Recorded data:
※ ※ ※

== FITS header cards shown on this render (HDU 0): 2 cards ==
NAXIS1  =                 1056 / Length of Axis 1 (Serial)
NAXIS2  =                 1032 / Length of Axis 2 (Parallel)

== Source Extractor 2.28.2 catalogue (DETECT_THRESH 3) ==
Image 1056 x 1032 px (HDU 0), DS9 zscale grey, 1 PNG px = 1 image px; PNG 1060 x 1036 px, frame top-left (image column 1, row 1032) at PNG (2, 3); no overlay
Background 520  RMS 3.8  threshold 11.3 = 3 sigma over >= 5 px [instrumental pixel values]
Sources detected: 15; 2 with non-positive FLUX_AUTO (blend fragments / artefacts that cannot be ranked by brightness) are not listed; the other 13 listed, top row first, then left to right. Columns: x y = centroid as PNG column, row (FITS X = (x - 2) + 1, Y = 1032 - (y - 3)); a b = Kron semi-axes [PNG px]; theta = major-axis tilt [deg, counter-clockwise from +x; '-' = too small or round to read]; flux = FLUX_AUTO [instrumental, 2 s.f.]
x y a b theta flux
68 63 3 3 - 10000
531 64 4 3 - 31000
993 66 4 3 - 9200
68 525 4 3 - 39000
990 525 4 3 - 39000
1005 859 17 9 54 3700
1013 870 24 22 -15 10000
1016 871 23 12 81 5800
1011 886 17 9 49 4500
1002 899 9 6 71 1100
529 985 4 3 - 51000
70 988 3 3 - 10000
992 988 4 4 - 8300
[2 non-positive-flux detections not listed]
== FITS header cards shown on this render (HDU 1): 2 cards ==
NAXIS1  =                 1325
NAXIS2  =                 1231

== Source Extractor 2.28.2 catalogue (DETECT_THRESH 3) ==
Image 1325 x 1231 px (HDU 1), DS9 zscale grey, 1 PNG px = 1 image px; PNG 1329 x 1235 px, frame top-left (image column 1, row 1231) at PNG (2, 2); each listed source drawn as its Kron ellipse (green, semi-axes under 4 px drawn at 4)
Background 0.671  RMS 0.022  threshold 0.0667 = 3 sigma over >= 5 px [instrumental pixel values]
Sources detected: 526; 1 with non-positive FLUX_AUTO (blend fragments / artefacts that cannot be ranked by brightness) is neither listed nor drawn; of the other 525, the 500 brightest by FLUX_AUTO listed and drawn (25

※ ※ ※

Pick out every line of the entries above that contains the string "shown".

#### Final result
== FITS header cards shown on this render (HDU 0): 2 cards ==
== FITS header cards shown on this render (HDU 1): 2 cards ==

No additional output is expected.